PRINTABLE VERSION   EMAIL TO A FRIEND   RSS FEEDS 19:13 UK, 12th Aug 2010, by Agrimoney.com
Russia spikes hopes of early end to export ban

Russia's farm ministry poured more cold water on hopes that Russia would break its export ban sooner than the end-of-December deadline, implying that the curbs may extend well into 2011.

The farm ministry said that the country's total grain shipments, which topped 20m tonnes last year, would slump to 2.0m-4.5m tonnes in 2010-11.

The figure puts a lower floor on export hopes that those of other analysts, with Strategie Grains on Thursday reducing its estimate for Russian wheat shipments alone to 2.1m tonnes, with the US Department of Agriculture cutting its forecast to 3.0m tonnes.

However, with the ministry noting that Russia may already have shipped as much as 2.8m tonnes so far in the 2010-11 crop year, which began at the start of the month, the forecast implied that the ban on shipments may last until at least June next year.

 'Extreme situation'

The comments, which assumed a grain harvest of 60m-65m tonnes, compared with 97m tonnes last year, appears to extend the line drawn earlier this week by Vladimir Putin, the Russian prime minister.

Mr Putin said that while the country would review its export curbs after the harvest, buyers anticipating the lifting of restrictions on December 31 were "waiting in vain".

However, separately, Dmitry Medvedev, the Russian president, on Thursday told farmers and traders that the ban could be lifted before its December 31 deadline, depending on the harvest result.

"The situation in many regions is extreme," he added, noting that crops had been lost on up to one quarter of the grain area sown – implying a figure of some 11m tonnes.

"Unfortunately, many farmers are on the verge of bankruptcy because of crop losses."

Trade gains

Analysts are scrambling to assess which producers will pick up exports lost by Russia, the world's third-biggest wheat exporting country last year, and by neighbours Kazakhstan and Ukraine, which have also been hit by poor weather

Customs officials in Ukraine, the world's top barley shipper, on Thursday confirmed that they had blocked the export of 28,500 tonnes of wheat, blaming incorrect paperwork.

Strategie Grains said that America was placed to pick-up the lion's share of lost trade, lifting its forecast for US soft wheat exports by nearly 6m tonnes to 33.6m tonnes.

At that level, they would exceed last year's by 9.7m tonnes, and be among the higher levels of the last two decades.

The USDA itself raised its estimate for American all-wheat exports by 5.4m tonnes to 32.7m tonnes, adding that Australia, China and Europe were also placed to pick up trade.

European victory

Indeed, Jordan revealed that it had bought 100,000 tonnes of German wheat, at an average price of $323.75 a tonne including freight.

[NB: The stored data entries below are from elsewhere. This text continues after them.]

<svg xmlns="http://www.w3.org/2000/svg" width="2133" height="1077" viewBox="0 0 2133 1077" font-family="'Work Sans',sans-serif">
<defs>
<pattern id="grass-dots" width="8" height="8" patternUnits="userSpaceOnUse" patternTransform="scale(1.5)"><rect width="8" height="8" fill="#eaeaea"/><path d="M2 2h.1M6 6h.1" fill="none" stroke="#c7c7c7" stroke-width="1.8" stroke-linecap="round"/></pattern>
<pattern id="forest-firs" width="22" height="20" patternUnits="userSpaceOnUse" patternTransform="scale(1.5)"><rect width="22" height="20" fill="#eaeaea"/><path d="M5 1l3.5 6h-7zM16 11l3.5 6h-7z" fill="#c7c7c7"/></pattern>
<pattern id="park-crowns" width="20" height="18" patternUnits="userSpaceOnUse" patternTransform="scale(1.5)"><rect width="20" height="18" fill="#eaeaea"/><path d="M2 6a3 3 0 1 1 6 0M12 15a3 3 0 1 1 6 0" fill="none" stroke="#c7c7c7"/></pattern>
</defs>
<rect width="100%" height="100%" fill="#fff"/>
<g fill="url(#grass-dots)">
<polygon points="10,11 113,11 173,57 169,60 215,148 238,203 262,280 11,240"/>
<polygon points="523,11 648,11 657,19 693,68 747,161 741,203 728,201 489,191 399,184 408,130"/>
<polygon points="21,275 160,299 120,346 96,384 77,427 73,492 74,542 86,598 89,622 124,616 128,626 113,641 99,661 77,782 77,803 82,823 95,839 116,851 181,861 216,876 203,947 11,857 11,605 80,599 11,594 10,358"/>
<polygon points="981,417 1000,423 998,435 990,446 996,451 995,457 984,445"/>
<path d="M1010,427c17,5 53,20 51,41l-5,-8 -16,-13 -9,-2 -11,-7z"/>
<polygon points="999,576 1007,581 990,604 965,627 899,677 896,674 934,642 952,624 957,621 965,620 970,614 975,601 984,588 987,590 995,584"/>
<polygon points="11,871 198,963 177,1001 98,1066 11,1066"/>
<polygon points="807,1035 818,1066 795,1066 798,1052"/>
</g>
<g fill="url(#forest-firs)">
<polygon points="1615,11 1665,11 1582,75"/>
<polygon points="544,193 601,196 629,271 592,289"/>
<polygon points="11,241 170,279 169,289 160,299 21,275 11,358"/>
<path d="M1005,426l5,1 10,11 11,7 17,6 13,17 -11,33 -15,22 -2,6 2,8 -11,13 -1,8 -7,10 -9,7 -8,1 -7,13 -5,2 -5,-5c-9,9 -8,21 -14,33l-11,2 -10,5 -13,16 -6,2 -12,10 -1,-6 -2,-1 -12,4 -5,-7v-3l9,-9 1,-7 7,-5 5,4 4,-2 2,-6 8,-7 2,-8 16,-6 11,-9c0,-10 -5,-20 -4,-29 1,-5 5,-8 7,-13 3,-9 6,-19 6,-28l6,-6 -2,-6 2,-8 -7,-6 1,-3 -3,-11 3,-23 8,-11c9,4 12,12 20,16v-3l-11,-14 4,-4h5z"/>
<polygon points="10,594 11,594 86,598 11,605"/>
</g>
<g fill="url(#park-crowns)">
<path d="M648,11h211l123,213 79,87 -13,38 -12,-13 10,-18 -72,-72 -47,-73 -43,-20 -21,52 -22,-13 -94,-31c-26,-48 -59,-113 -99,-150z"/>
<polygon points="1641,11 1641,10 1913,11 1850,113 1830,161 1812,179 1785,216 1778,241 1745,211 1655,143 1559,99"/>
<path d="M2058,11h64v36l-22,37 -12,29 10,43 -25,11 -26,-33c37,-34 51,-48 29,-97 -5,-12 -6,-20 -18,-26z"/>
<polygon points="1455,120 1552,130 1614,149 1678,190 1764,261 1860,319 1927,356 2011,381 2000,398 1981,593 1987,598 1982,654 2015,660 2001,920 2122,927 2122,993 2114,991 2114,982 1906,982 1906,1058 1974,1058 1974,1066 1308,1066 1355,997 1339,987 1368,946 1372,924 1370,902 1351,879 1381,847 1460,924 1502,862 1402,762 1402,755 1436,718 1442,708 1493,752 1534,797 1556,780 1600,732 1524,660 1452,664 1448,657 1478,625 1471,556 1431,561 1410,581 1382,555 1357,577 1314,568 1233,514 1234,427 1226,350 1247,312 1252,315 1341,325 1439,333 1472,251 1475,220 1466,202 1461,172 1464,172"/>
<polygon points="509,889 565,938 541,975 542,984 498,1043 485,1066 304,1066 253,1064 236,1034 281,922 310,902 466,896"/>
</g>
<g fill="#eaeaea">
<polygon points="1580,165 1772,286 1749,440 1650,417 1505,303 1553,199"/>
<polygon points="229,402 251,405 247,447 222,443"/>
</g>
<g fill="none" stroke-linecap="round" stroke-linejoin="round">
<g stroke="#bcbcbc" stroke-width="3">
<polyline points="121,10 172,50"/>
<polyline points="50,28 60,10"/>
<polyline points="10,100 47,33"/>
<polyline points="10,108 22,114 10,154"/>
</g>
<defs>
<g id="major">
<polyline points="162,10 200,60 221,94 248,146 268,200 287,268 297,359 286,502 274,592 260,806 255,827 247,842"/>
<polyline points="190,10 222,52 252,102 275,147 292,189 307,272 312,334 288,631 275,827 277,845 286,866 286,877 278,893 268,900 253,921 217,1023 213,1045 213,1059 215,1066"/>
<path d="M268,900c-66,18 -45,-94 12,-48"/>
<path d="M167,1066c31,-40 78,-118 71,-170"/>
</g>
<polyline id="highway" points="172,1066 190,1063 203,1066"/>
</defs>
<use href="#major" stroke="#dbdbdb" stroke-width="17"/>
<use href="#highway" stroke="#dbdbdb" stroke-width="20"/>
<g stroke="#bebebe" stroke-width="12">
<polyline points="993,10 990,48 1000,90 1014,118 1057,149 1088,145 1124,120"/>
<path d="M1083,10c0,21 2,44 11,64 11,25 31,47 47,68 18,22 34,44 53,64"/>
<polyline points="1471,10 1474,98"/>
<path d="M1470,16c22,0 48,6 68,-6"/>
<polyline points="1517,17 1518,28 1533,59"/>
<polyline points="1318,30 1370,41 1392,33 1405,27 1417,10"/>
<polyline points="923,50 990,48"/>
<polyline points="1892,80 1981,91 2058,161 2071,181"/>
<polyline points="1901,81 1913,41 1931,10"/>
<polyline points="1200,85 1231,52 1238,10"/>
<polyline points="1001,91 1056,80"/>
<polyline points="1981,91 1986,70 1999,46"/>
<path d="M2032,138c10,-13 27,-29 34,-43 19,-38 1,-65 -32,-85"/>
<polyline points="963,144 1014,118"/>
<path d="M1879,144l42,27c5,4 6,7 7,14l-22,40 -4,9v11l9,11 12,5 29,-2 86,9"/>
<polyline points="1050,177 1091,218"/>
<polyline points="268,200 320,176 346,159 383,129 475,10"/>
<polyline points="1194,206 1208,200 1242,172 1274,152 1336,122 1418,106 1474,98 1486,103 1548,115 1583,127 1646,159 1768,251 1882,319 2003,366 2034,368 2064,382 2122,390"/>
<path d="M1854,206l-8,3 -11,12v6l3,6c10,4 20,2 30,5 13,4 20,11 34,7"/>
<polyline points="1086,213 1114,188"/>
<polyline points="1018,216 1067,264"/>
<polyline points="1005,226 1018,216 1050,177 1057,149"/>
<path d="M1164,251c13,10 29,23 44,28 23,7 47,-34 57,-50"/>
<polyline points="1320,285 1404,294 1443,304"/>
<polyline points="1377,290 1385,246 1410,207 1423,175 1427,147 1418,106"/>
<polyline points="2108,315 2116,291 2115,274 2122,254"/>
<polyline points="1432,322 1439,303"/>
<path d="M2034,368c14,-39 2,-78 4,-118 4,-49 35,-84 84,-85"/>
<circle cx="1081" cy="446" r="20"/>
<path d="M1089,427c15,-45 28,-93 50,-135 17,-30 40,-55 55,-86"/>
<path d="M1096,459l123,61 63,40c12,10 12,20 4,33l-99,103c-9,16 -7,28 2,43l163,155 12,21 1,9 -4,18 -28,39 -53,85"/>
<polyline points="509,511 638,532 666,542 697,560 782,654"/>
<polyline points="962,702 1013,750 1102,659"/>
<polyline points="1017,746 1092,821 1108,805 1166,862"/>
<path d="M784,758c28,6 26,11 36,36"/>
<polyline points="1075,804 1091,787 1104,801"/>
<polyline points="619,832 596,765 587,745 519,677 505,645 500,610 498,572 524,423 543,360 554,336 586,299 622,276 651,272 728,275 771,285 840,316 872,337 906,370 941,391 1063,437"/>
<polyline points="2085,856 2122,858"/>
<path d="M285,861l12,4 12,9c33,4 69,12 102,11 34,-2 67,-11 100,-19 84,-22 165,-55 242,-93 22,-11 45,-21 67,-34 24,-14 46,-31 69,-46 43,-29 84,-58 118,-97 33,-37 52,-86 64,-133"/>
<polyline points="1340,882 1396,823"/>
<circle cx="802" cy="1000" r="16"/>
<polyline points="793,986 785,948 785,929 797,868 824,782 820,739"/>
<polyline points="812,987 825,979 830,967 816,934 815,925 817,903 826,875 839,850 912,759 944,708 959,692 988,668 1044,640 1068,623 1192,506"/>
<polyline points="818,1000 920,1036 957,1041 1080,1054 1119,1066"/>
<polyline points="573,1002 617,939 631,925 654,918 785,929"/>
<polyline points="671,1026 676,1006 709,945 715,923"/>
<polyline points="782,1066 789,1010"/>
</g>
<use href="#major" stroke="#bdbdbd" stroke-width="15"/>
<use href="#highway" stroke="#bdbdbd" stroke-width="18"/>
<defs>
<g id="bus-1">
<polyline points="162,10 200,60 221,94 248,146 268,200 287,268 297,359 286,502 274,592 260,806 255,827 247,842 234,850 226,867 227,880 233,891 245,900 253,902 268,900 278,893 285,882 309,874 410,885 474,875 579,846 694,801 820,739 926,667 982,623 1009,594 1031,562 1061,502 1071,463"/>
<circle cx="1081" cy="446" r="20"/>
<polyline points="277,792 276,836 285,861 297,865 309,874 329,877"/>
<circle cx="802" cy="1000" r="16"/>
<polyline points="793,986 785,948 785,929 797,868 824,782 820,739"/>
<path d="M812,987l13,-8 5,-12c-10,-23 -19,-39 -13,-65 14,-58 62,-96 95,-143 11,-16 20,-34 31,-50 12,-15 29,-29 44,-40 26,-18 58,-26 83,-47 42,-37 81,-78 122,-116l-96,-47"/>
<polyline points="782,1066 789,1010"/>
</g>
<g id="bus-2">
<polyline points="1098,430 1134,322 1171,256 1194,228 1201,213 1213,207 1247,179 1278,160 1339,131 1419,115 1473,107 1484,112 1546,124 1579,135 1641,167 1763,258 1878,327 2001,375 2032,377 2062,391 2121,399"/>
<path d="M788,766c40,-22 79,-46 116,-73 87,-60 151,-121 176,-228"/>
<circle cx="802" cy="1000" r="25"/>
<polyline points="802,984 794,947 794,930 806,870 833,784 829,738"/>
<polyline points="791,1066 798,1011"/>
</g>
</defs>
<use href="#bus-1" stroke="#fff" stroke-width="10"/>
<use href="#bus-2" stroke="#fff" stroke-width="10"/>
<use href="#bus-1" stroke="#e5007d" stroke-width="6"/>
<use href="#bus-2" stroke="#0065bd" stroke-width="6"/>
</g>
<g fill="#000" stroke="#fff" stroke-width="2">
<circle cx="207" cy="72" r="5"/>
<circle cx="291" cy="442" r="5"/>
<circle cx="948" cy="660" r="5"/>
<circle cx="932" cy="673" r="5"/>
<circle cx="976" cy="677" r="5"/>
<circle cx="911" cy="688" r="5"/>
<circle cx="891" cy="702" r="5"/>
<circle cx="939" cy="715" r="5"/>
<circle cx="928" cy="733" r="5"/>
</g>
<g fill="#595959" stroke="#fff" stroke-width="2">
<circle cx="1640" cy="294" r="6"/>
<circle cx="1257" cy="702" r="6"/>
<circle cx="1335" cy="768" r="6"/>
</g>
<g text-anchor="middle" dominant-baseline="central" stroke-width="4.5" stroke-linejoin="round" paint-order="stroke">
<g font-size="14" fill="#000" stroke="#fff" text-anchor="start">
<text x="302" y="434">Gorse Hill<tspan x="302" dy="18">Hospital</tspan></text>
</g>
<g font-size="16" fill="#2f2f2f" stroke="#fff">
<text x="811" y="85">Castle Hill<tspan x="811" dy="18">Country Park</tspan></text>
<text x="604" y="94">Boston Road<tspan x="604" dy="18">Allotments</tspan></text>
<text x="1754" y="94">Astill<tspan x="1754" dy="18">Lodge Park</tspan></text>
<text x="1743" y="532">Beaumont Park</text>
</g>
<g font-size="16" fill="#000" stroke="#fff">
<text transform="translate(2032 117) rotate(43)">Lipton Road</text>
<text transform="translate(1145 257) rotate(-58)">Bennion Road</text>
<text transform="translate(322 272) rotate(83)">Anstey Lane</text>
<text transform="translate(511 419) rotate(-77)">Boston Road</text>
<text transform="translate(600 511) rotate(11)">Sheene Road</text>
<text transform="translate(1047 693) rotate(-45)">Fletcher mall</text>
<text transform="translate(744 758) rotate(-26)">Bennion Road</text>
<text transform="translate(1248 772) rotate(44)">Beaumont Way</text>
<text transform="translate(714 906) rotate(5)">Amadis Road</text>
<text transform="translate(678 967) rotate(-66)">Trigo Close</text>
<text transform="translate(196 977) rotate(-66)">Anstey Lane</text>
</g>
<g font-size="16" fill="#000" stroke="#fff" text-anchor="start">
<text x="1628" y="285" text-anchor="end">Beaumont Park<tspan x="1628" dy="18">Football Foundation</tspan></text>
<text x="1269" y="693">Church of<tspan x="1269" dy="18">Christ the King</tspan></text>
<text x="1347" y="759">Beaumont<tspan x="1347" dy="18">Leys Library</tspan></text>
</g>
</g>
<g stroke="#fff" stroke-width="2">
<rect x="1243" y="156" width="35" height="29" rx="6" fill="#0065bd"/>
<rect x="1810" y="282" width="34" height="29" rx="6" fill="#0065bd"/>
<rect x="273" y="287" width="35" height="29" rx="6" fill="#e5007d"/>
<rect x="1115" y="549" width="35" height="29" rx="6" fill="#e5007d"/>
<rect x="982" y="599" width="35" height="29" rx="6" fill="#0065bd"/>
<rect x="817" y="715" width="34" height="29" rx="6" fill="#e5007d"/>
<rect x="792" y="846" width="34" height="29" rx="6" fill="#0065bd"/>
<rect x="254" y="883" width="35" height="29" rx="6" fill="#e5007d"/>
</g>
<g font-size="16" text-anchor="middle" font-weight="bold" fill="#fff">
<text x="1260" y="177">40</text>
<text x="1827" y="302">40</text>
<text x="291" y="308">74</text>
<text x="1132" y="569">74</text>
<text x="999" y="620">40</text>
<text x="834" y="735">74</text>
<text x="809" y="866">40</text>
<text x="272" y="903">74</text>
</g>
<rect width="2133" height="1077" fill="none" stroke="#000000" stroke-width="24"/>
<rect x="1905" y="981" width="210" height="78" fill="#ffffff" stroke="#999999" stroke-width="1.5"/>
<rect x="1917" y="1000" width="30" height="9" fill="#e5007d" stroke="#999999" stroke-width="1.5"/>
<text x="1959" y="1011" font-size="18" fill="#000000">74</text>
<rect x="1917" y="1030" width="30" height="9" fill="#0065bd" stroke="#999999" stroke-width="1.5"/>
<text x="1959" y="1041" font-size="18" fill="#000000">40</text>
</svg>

The order came the day after French grain achieved its second grand slam in a week at a tender by Egypt, the world's biggest wheat importer, supplying all 120,000 tonnes purchased, at $285.97 a tonne excluding freight, equivalent to about E222 a tonne.

"This price level... confirms the good performance of cash prices despite low prices on Euronext," Paris-based consultancy Agritel said.

On Euronext Paris, November wheat closed at E213.00 a tonne, after a rise of 3.3% on the day.